== Forumsthread ==

# UFO-ST mit Getriebe!?



## Meister-Dieter (2. Mai 2008)

Hallo,ab wann soll es das ufo-st mit Getriebe im Handel geben?
Für welchen Preis wird man es erstehen können?
Danke schon mal.....


----------



## Falco Mille (5. Mai 2008)

Ein Modell Ufo ST mit Getriebe oder ähnliches ist überhaupt nicht geplant. Wo kommt diese Ente denn schon wieder her? Auf dem Dirt Masters Festival werden wir das ION GB2 als neuen Getriebedownhiller präsentieren.

Grüße, Falco


----------



## MTB-News.de




----------



## guru39 (5. Mai 2008)

Falco Mille schrieb:


> Wo kommt diese Ente denn schon wieder her?
> 
> Grüße, Falco



Tja, sieht wie ein UFO mit Getriebe aus


----------



## xMARTINx (5. Mai 2008)

auf das getriebeion freue ich mich schon!!!


----------



## san_andreas (6. Mai 2008)

Und was ist das ?


----------



## KHUJAND (6. Mai 2008)

^^ eine "getriebeente" ^^


----------



## xMARTINx (7. Mai 2008)

@falco
bekommen wir schon nen kleinen vorgeschmack vom getriebe-ion in form eines fotos?bitte


----------



## san_andreas (7. Mai 2008)

Ist das Kalle mit einer Ente, die der Asiate neben ihm, ohne sein Wissen (und Falcos) hergestellt hat ?  
Wie gesagt, ich finde die Box paßt perfekt mit einem "einfachen" Eingelenker wie dem Ufo zusammen. Warum es ein mehrfach abgestützter Eingelenker im Ion-Stil sein muß, erschließt sich mir nicht. Styletechnisch ist ein GBoxx Ion wahrscheinlich schon schöner, mehr aber auch nicht.
Ich hätte es schön gefunden, wenn sich zu meiner Sau mal eine Ente gesellt hätte.


----------



## Falco Mille (7. Mai 2008)

Das ist ein Rahmen, der um eine UT G-Boxx 2 herum gebaut wurde, damit man das Getriebe fahren kann. Nur ein Prototyp, wie es schon viele gab. Es ist kein neues Nicolai Modell und natürlich kein Ufo. Außer dass dieser Rahmen ein Eingelenker ist, tue ich mich schwer damit, weitere Parallelen zum Ufo zu entdecken, und das Recht Nicolai Modellen Namen zu geben, behält sich Kalle höchstpersönlich vor.


Grüße, Falco

@martin: Das Ion G-Boxx 2 hat in zwei Wochen in Winterberg Weltpremiere.


----------



## xMARTINx (7. Mai 2008)

===

> _Aufgabe 1_
Gib die Zeilen der Einträge wortgetreu wieder: Beginne mit der ersten Zeile der Einträge und höre nach der Zeile auf, die „Which series changed“ enthält.
Der Forumsthread und die Einträge haben inhaltlich nichts miteinander zu tun.

== Bereitgestellte Einträge ==

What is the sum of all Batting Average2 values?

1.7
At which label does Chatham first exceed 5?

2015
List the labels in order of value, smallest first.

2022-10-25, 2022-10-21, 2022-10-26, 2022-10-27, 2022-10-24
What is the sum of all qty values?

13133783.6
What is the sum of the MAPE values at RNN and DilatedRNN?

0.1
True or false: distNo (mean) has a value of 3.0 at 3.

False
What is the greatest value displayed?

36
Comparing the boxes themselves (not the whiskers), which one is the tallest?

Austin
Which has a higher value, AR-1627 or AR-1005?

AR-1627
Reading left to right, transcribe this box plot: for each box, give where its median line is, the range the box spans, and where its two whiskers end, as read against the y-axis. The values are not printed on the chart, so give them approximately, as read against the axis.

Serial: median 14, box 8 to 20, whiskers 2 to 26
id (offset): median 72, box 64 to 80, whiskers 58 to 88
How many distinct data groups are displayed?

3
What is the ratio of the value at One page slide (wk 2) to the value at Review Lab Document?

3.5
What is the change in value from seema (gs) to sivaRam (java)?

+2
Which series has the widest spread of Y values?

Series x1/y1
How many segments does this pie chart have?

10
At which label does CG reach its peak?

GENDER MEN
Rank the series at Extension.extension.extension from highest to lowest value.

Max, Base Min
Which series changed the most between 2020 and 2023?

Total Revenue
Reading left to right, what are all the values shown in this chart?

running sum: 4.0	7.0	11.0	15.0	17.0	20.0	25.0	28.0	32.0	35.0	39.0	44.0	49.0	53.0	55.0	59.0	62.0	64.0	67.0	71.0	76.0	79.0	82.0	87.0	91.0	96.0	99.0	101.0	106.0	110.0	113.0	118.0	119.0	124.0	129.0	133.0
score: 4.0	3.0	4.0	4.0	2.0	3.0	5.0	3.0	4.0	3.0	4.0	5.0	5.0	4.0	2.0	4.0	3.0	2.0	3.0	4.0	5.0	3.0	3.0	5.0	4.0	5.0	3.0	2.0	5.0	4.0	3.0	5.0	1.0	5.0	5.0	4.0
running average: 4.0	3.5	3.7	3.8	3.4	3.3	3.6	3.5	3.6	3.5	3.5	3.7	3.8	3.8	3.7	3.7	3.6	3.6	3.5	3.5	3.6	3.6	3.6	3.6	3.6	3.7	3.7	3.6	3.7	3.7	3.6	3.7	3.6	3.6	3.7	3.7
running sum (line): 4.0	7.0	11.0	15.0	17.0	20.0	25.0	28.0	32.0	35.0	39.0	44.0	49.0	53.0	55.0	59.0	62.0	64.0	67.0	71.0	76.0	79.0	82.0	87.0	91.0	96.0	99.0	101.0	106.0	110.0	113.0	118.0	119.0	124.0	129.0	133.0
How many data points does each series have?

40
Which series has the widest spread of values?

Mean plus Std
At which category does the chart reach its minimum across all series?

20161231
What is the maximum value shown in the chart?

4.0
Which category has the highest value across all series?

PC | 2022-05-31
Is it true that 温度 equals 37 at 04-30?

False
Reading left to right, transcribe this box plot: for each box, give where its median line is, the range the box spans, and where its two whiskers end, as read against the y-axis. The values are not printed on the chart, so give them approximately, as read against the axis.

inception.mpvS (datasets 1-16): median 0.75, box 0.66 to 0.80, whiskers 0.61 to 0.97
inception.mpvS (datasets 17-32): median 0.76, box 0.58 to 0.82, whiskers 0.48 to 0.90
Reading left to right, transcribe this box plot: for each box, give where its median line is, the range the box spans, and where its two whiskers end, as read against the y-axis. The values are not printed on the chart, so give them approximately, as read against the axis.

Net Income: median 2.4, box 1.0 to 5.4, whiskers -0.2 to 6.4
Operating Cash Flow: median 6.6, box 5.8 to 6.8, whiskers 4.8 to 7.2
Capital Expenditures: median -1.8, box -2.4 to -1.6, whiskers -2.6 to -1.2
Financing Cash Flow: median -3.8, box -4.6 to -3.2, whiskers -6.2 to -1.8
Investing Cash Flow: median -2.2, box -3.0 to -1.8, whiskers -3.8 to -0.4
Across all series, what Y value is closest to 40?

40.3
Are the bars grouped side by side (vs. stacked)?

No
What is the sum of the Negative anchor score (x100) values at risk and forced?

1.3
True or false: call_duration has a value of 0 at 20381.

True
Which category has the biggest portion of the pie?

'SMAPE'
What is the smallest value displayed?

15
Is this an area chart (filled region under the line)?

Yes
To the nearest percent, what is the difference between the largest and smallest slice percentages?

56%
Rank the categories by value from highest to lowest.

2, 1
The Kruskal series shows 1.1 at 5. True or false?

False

===

> _Aufgabe 2_
Beantworte zum Forumsthread kurz diese Fragen:
(a) Welches Modell will Falco Mille auf dem Dirt Masters Festival als neuen Getriebedownhiller präsentieren?
(b) Um welches Getriebe herum wurde der Rahmen laut Falco Mille gebaut?
(c) Wo hat das Ion G-Boxx 2 Weltpremiere?

> _Musterlösung 1_
What is the sum of all Batting Average2 values?

1.7
At which label does Chatham first exceed 5?

2015
List the labels in order of value, smallest first.

2022-10-25, 2022-10-21, 2022-10-26, 2022-10-27, 2022-10-24
What is the sum of all qty values?

13133783.6
What is the sum of the MAPE values at RNN and DilatedRNN?

0.1
True or false: distNo (mean) has a value of 3.0 at 3.

False
What is the greatest value displayed?

36
Comparing the boxes themselves (not the whiskers), which one is the tallest?

Austin
Which has a higher value, AR-1627 or AR-1005?

AR-1627
Reading left to right, transcribe this box plot: for each box, give where its median line is, the range the box spans, and where its two whiskers end, as read against the y-axis. The values are not printed on the chart, so give them approximately, as read against the axis.

Serial: median 14, box 8 to 20, whiskers 2 to 26
id (offset): median 72, box 64 to 80, whiskers 58 to 88
How many distinct data groups are displayed?

3
What is the ratio of the value at One page slide (wk 2) to the value at Review Lab Document?

3.5
What is the change in value from seema (gs) to sivaRam (java)?

+2
Which series has the widest spread of Y values?

Series x1/y1
How many segments does this pie chart have?

10
At which label does CG reach its peak?

GENDER MEN
Rank the series at Extension.extension.extension from highest to lowest value.

Max, Base Min
Which series changed the most between 2020 and 2023?

> _Musterlösung 2_
(a) Das ION GB2.
(b) Um eine UT G-Boxx 2.
(c) In Winterberg.